I am processing point cloud data (150k points per cloud). I would like, for each (x,y) point, to compute the distance to a reference point O, and azimuth:
for each point p in points
dx = p.x - ox
dy = p.y - oy
d = hypot(dx, dy)
az = atan2(dy, dx)
I have a manual SSE implementation. I was hoping to make the code clearer using eigen:
ArrayXf x(points.size()), y(points.size());
for(unsigned i=0; i<points.size(); ++i) {
x[i] = points[i].x;
y[i] = points[i].y;
}
const ArrayXf d = (dx.square() + dy.square()).sqrt();
// implement a polynomial approximation to atan (same as the SSE)

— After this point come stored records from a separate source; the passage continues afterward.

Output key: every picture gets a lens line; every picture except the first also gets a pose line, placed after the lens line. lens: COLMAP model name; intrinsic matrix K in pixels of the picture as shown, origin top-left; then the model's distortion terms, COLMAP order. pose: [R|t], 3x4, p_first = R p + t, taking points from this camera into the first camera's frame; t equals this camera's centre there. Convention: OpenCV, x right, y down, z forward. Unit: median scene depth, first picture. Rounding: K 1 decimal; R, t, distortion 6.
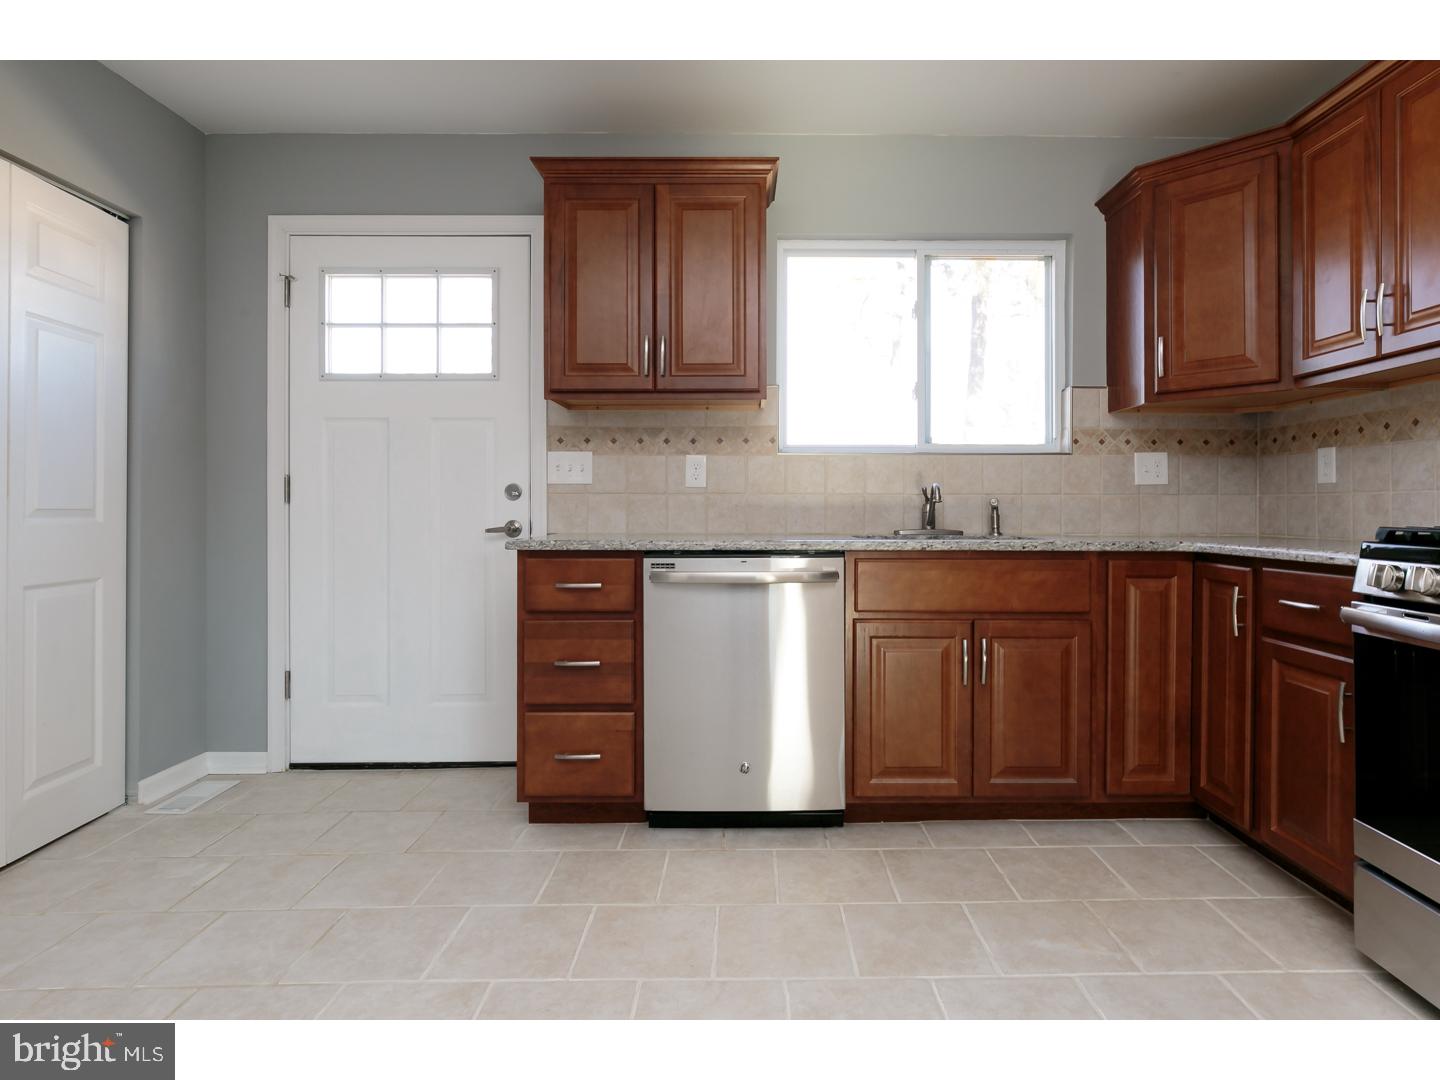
lens RADIAL K [[756.8, 0, 749.3], [0, 756.8, 508.4], [0, 0, 1]] dist [-0.003076, -0.001144]
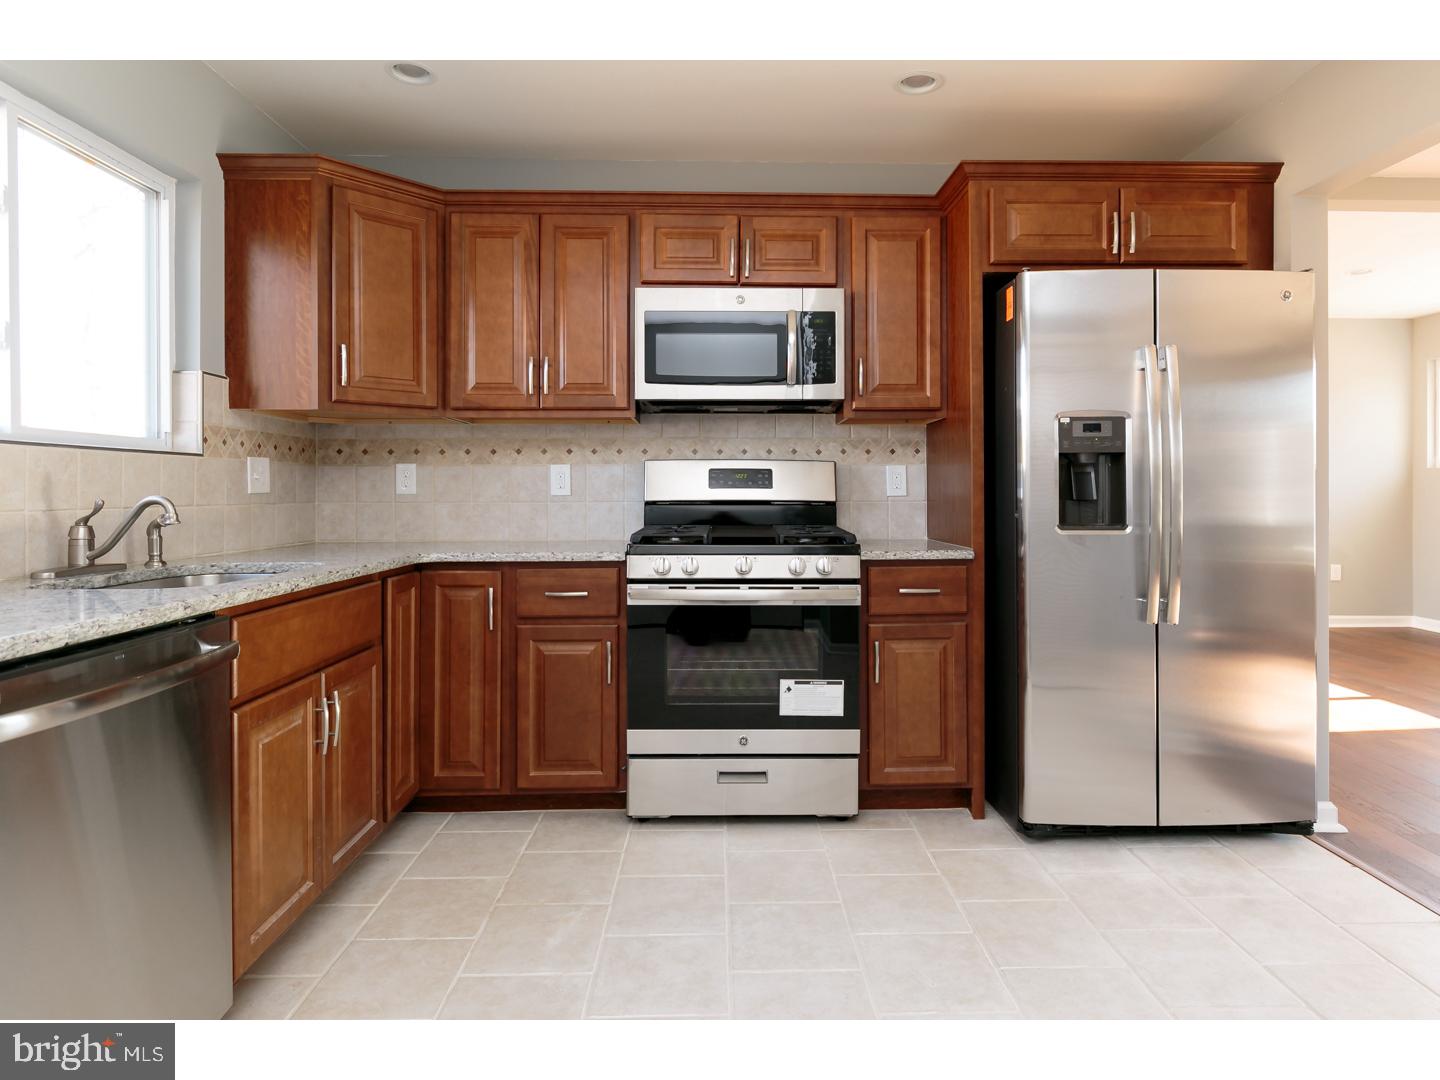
lens RADIAL K [[828.3, 0, 720.7], [0, 828.3, 498.7], [0, 0, 1]] dist [-0.002080, -0.000165]
pose [[-0.007477, -0.012438, 0.999895, -0.561932], [0.000971, 0.999922, 0.012446, -0.044714], [-0.999972, 0.001064, -0.007464, 0.562801]]
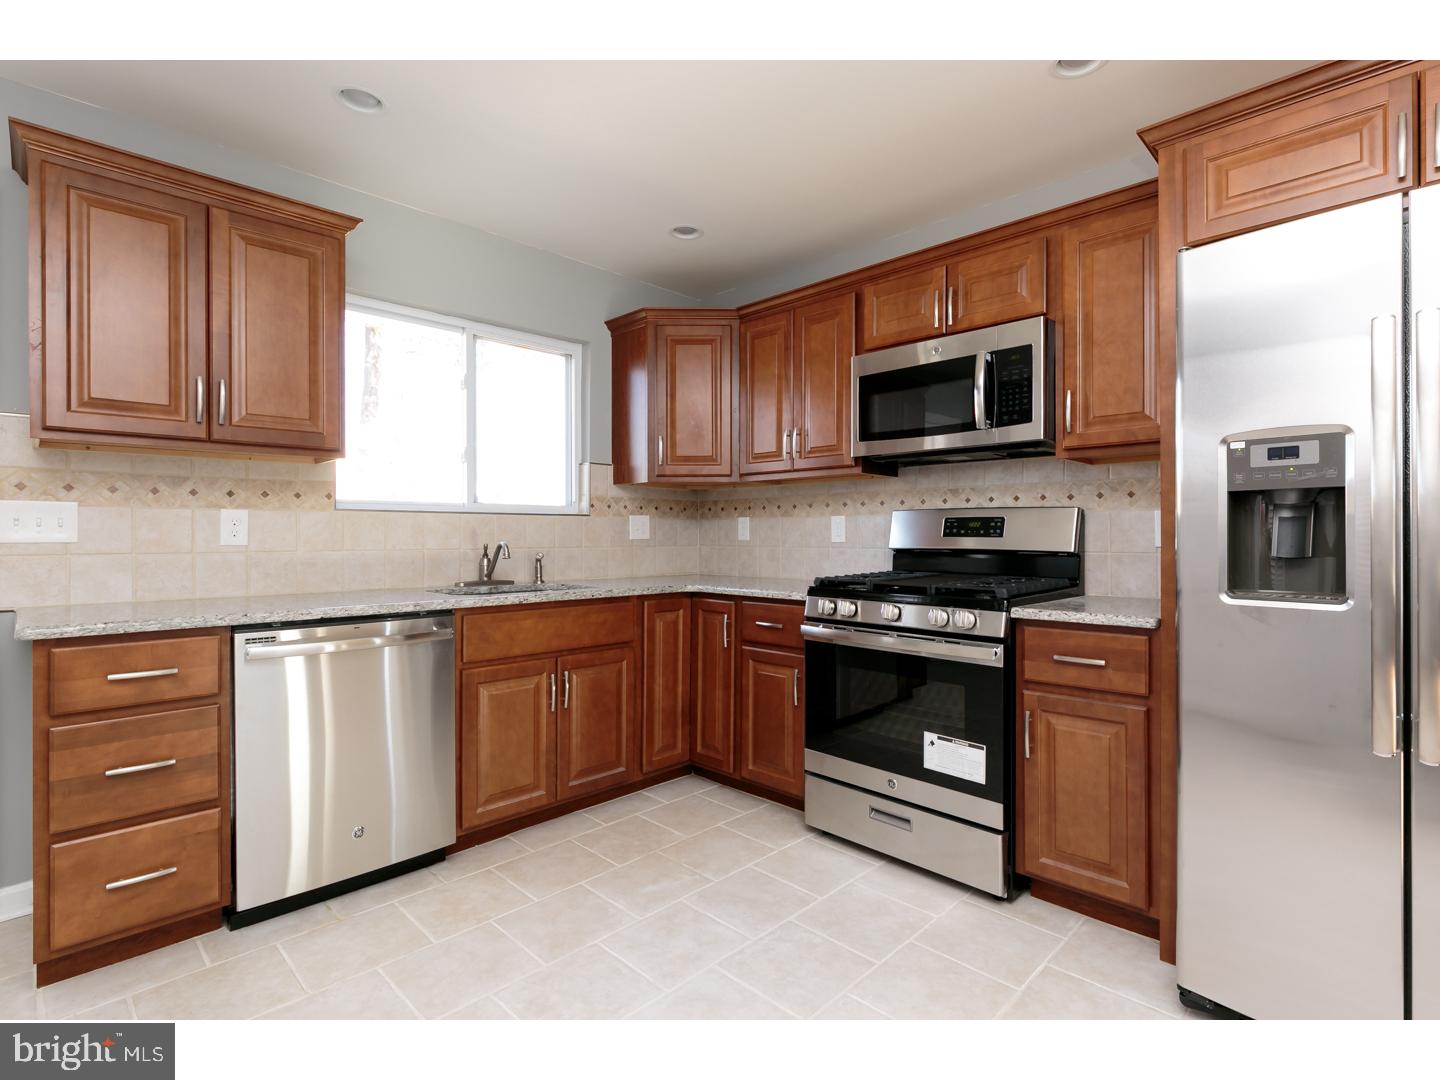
lens RADIAL K [[706.1, 0, 720.0], [0, 706.1, 540.0], [0, 0, 1]] dist [-0.002185, -0.000534]
pose [[0.716830, -0.007864, 0.697204, -0.300873], [0.001500, 0.999951, 0.009737, -0.051670], [-0.697247, -0.005934, 0.716807, -0.004385]]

However, from my timing experiments, this does not seem to vectorize at all as the time is the same as with the baseline implementation. And I know that SSE2 is enabled since I'm compiling some SSE2 code in the same file.
However, according to the doc, Eigen does take advantage of SSE2 when supported (and AVX in 3.3). Is it only for vectors and matrices operations?
EDIT: I studied the produced assembly code and it does contain some SSE instructions. But it's still slow
EDIT: here is more timing information. I'm looping over 100 frames, about 150k points per frame.
- naive implementation without atan2: 150ms
- sse implementation (processing points 4 by 4 and discarding the last few that don't fill a full packet): 30ms
- eigen implementation using an eigen map: 90ms (diff: 36ms, hypot: 16ms, index: 17ms)
here is my eigen code:
const Eigen::Map<const Eigen::ArrayXf, Eigen::Unaligned, Eigen::InnerStride<4> > px(&(points[0].x), points.size());
const Eigen::Map<const Eigen::ArrayXf, Eigen::Unaligned, Eigen::InnerStride<4> > py(&(points[0].y), points.size());
// difference with the origin (ox and oy are floats)
const Eigen::ArrayXf dx = px - ox, dy = py - oy;
// distance and index
const Eigen::ArrayXf d = sqrt(dx.square() + dy.square());
static const float r_res_mult = 1.0f / r_res; //2x faster than div
const Eigen::ArrayXi didx = (d * r_res_mult).cast<int>();